Instructions to follow: Below, take the items from the very start through the line containing "picture [1101, 69, 1822, 1023]", inclusive, and set them in a Markdown table with columns Row and Text. Give each row a number and omit the blank lines.
===============
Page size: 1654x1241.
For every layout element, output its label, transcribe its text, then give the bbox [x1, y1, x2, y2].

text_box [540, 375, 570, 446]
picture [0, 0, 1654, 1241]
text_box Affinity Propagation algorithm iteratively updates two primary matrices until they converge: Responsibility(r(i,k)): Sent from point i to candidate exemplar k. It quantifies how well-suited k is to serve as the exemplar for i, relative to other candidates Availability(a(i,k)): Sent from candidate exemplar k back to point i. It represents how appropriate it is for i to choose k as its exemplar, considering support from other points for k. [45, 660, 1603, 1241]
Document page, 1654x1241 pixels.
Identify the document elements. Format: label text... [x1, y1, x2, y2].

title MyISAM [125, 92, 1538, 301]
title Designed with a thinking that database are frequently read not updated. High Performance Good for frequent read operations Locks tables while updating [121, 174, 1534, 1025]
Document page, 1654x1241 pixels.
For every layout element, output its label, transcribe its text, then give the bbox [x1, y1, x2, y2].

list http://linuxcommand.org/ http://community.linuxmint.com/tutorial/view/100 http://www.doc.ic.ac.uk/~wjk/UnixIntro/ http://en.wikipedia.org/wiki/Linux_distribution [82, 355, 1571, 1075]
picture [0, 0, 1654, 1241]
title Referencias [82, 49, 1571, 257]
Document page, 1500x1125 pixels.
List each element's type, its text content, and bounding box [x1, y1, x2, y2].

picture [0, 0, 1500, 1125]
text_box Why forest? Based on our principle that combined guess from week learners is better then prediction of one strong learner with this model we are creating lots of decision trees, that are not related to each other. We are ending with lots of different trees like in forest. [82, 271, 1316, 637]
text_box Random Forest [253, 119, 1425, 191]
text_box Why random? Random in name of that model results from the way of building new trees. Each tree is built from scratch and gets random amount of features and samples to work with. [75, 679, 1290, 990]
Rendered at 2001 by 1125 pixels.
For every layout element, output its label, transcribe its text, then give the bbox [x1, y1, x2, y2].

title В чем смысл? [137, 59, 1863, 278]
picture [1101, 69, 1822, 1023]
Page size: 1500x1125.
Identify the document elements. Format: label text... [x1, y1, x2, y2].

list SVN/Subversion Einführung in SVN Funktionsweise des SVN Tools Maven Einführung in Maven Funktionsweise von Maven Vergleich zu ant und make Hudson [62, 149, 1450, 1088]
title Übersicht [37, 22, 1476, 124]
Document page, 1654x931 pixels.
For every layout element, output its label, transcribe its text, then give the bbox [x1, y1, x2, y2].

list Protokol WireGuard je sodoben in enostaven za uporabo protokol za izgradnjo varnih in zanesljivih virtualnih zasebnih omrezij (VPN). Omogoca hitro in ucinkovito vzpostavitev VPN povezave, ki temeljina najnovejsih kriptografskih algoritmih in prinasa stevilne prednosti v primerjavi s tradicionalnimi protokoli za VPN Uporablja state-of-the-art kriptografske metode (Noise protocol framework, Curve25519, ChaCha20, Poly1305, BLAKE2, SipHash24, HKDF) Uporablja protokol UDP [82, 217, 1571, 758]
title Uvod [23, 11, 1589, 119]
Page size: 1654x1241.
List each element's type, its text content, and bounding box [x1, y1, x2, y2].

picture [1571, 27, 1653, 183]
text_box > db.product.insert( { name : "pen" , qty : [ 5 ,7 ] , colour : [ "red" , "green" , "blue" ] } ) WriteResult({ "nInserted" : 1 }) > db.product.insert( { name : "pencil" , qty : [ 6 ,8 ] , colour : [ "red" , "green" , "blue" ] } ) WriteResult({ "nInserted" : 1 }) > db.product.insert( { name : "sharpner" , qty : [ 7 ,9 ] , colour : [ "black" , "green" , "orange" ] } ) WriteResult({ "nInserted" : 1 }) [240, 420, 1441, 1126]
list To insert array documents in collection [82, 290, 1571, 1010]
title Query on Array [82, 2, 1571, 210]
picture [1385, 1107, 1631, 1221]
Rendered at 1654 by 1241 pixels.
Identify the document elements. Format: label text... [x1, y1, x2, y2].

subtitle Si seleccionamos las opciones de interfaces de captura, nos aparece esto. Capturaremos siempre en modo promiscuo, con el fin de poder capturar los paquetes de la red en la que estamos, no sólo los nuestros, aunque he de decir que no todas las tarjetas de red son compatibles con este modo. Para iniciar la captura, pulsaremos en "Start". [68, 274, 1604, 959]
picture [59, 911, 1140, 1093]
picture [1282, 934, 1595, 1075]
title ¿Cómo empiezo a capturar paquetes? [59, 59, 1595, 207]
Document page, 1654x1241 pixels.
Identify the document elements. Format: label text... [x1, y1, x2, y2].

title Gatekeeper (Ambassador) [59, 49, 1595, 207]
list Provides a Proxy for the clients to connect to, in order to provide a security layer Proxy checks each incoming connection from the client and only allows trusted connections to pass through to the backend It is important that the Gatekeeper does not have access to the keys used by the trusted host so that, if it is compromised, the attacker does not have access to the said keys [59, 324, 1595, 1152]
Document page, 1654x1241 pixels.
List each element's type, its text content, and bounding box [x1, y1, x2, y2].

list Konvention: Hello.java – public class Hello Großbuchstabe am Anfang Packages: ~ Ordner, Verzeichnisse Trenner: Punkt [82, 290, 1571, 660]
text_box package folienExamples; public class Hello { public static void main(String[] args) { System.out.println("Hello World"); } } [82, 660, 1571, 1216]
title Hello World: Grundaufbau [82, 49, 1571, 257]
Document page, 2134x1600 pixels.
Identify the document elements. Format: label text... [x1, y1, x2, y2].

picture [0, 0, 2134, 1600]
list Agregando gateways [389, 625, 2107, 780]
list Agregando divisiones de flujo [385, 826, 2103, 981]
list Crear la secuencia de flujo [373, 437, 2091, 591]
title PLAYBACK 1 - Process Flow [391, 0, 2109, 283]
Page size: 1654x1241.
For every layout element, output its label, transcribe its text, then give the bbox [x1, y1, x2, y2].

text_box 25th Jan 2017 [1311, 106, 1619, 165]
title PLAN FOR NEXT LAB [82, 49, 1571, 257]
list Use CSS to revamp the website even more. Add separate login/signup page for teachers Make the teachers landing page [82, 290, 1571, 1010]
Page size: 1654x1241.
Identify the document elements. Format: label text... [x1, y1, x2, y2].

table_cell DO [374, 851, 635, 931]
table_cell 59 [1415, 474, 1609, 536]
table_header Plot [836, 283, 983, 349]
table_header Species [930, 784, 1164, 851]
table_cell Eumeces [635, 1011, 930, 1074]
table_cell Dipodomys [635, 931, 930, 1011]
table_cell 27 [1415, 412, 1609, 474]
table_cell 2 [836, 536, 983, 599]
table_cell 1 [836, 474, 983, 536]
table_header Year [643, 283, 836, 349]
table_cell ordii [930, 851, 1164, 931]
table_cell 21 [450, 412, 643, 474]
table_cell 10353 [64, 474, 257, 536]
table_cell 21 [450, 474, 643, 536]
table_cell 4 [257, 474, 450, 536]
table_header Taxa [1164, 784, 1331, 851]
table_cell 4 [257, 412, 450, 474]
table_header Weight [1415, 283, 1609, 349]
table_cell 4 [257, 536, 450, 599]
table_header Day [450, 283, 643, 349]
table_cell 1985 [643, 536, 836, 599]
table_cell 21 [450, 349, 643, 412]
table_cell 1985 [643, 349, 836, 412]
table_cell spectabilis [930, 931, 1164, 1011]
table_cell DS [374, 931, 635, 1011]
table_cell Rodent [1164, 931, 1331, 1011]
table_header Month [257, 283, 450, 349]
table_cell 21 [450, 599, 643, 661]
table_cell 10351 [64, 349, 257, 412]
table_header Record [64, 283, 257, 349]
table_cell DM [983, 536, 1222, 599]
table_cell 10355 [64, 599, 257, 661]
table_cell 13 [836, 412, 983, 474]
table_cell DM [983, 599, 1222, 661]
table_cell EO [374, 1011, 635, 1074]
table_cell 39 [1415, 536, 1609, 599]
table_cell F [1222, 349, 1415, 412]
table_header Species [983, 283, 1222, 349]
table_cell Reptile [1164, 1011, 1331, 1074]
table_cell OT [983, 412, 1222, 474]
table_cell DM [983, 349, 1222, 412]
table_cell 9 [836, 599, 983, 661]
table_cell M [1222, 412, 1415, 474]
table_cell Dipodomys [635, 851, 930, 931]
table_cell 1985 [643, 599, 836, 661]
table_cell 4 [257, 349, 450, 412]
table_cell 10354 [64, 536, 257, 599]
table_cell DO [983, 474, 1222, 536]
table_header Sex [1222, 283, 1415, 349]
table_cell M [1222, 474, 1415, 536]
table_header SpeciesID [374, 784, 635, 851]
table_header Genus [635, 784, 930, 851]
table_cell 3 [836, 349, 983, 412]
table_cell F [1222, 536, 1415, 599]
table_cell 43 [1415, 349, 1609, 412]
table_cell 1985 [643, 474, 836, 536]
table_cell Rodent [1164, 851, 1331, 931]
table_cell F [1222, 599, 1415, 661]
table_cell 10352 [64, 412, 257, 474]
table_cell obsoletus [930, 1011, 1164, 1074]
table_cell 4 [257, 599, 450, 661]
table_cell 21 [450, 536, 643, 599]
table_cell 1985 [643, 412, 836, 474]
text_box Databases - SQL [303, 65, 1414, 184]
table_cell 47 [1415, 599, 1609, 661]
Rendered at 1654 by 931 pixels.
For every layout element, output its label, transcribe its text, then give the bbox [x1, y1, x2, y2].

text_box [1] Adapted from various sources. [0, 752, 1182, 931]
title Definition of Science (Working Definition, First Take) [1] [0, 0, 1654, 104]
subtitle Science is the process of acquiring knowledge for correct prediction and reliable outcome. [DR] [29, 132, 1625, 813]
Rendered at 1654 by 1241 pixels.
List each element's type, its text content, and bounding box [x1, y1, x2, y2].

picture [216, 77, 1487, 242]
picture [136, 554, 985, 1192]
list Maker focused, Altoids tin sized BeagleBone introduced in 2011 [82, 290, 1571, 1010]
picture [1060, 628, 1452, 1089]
===============
Solution to the exercise:
| Row | Text |
|---|---|
| 1 | Page size: 1654x1241. |
| 2 | For every layout element, output its label, transcribe its text, then give the bbox [x1, y1, x2, y2]. |
| 3 | text_box [540, 375, 570, 446] |
| 4 | picture [0, 0, 1654, 1241] |
| 5 | text_box Affinity Propagation algorithm iteratively updates two primary matrices until they converge: Responsibility(r(i,k)): Sent from point i to candidate exemplar k. It quantifies how well-suited k is to serve as the exemplar for i, relative to other candidates Availability(a(i,k)): Sent from candidate exemplar k back to point i. It represents how appropriate it is for i to choose k as its exemplar, considering support from other points for k. [45, 660, 1603, 1241] |
| 6 | Document page, 1654x1241 pixels. |
| 7 | Identify the document elements. Format: label text... [x1, y1, x2, y2]. |
| 8 | title MyISAM [125, 92, 1538, 301] |
| 9 | title Designed with a thinking that database are frequently read not updated. High Performance Good for frequent read operations Locks tables while updating [121, 174, 1534, 1025] |
| 10 | Document page, 1654x1241 pixels. |
| 11 | For every layout element, output its label, transcribe its text, then give the bbox [x1, y1, x2, y2]. |
| 12 | list http://linuxcommand.org/ http://community.linuxmint.com/tutorial/view/100 http://www.doc.ic.ac.uk/~wjk/UnixIntro/ http://en.wikipedia.org/wiki/Linux_distribution [82, 355, 1571, 1075] |
| 13 | picture [0, 0, 1654, 1241] |
| 14 | title Referencias [82, 49, 1571, 257] |
| 15 | Document page, 1500x1125 pixels. |
| 16 | List each element's type, its text content, and bounding box [x1, y1, x2, y2]. |
| 17 | picture [0, 0, 1500, 1125] |
| 18 | text_box Why forest? Based on our principle that combined guess from week learners is better then prediction of one strong learner with this model we are creating lots of decision trees, that are not related to each other. We are ending with lots of different trees like in forest. [82, 271, 1316, 637] |
| 19 | text_box Random Forest [253, 119, 1425, 191] |
| 20 | text_box Why random? Random in name of that model results from the way of building new trees. Each tree is built from scratch and gets random amount of features and samples to work with. [75, 679, 1290, 990] |
| 21 | Rendered at 2001 by 1125 pixels. |
| 22 | For every layout element, output its label, transcribe its text, then give the bbox [x1, y1, x2, y2]. |
| 23 | title В чем смысл? [137, 59, 1863, 278] |
| 24 | picture [1101, 69, 1822, 1023] |